The CRTS will be the first and only fully public synoptic sky survey, team members say. It's a bargain-rate boon to astronomers who are trying to figure out how to manage enormous data streams to be delivered by future synoptic sky survey telescopes, such as Pan-STARRS and the Large Synoptic Survey Telescope (LSST), they add.
"The grant will allow our Caltech colleagues to expand our project to get real-time data from our two other telescopes — the 1.5-meter Mount Lemmon telescope and the Siding Spring telescope in Australia — and buy computers and storage equipment that will allow them to put all this data online for anybody in the world to use," Larson said.
Researchers will be able to compare real-time CSS images to any image in the 5-year CSS archive, thanks to a fortuitous decision early on.
"Fortunately, we decided to divide the sky into a grid and basically shoot and reshoot the same defined patches of sky within that grid," Beshore said. "That's a big help when it comes to comparing what a specific patch of sky looked like earlier and what it looks like now."
The emergence of CRTS illustrates an important new trend in astronomical research — the search for objects that appear, disappear and even move, Beshore said. "Objects can change on time scales of minutes, hours, and weeks, not just years."
"We've seen a star dim in images taken only 10 minutes apart, for example," Larson said.
The CSS team can co-add all the images taken at a specific place on the sky and get a deep-sky image showing objects down to the 21st magnitude, Larson added.
Former team member Eric Christensen produced the CSS team's first catalog of deep-sky images in this way. The CSS team is contributing its cataloged images to the CRTS.
Releasing data over the Internet in real time rather than keeping it proprietary is another striking trend in astronomy, and a necessary one, Larson and Beshore said. Observers see many more objects in their data than they have time to follow up.
"We just crank out the data so amateurs and professionals alike can figure out what they can do with it," Beshore said.
The optical transient search is a valuable spin-off astronomy project born from the CCS's search for near-Earth asteroids and comets.

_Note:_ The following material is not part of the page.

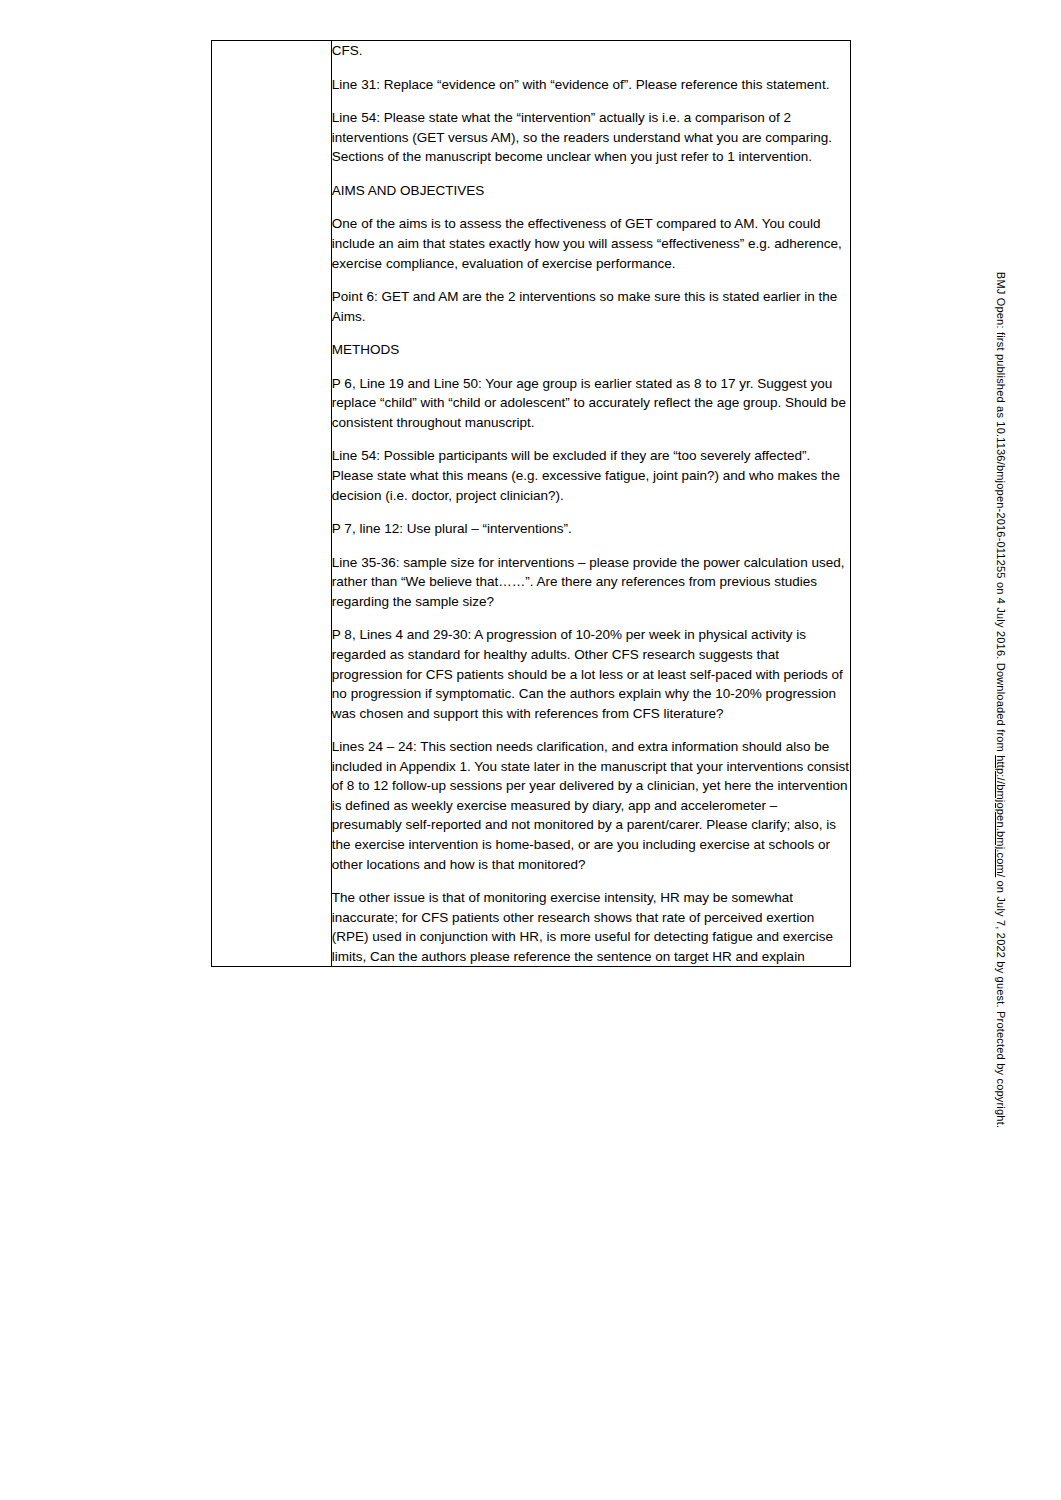| | CFS. Line 31: Replace “evidence on” with “evidence of”. Please reference this statement. Line 54: Please state what the “intervention” actually is i.e. a comparison of 2 interventions (GET versus AM), so the readers understand what you are comparing. Sections of the manuscript become unclear when you just refer to 1 intervention. AIMS AND OBJECTIVES One of the aims is to assess the effectiveness of GET compared to AM. You could include an aim that states exactly how you will assess “effectiveness” e.g. adherence, exercise compliance, evaluation of exercise performance. Point 6: GET and AM are the 2 interventions so make sure this is stated earlier in the Aims. METHODS P 6, Line 19 and Line 50: Your age group is earlier stated as 8 to 17 yr. Suggest you replace “child” with “child or adolescent” to accurately reflect the age group. Should be consistent throughout manuscript. Line 54: Possible participants will be excluded if they are “too severely affected”. Please state what this means (e.g. excessive fatigue, joint pain?) and who makes the decision (i.e. doctor, project clinician?). P 7, line 12: Use plural – “interventions”. Line 35-36: sample size for interventions – please provide the power calculation used, rather than “We believe that……”. Are there any references from previous studies regarding the sample size? P 8, Lines 4 and 29-30: A progression of 10-20% per week in physical activity is regarded as standard for healthy adults. Other CFS research suggests that progression for CFS patients should be a lot less or at least self-paced with periods of no progression if symptomatic. Can the authors explain why the 10-20% progression was chosen and support this with references from CFS literature? Lines 24 – 24: This section needs clarification, and extra information should also be included in Appendix 1. You state later in the manuscript that your interventions consist of 8 to 12 follow-up sessions per year delivered by a clinician, yet here the intervention is defined as weekly exercise measured by diary, app and accelerometer – presumably self-reported and not monitored by a parent/carer. Please clarify; also, is the exercise intervention is home-based, or are you including exercise at schools or other locations and how is that monitored? The other issue is that of monitoring exercise intensity, HR may be somewhat inaccurate; for CFS patients other research shows that rate of perceived exertion (RPE) used in conjunction with HR, is more useful for detecting fatigue and exercise limits, Can the authors please reference the sentence on target HR and explain |
BMJ Open: first published as 10.1136/bmjopen-2016-011255 on 4 July 2016. Downloaded from http://bmjopen.bmj.com/ on July 7, 2022 by guest. Protected by copyright.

But NASA funders can rest assured that CSS observers remain focused on their primary mission: Last year CSS tallied 565 NEO discoveries, breaking its own record of 460 NEO discoveries the previous year. Also last year, a CSS team member made history when he spotted the small asteroid 2008 TC3 hours before it became a brilliant fireball over Sudan.
It was the first time scientists discovered an asteroid before it reached Earth and predicted when and where the impact would be. U.S. and African students and researchers recovered more than 8 pounds (3.6 kilograms) of meteorites from the fall.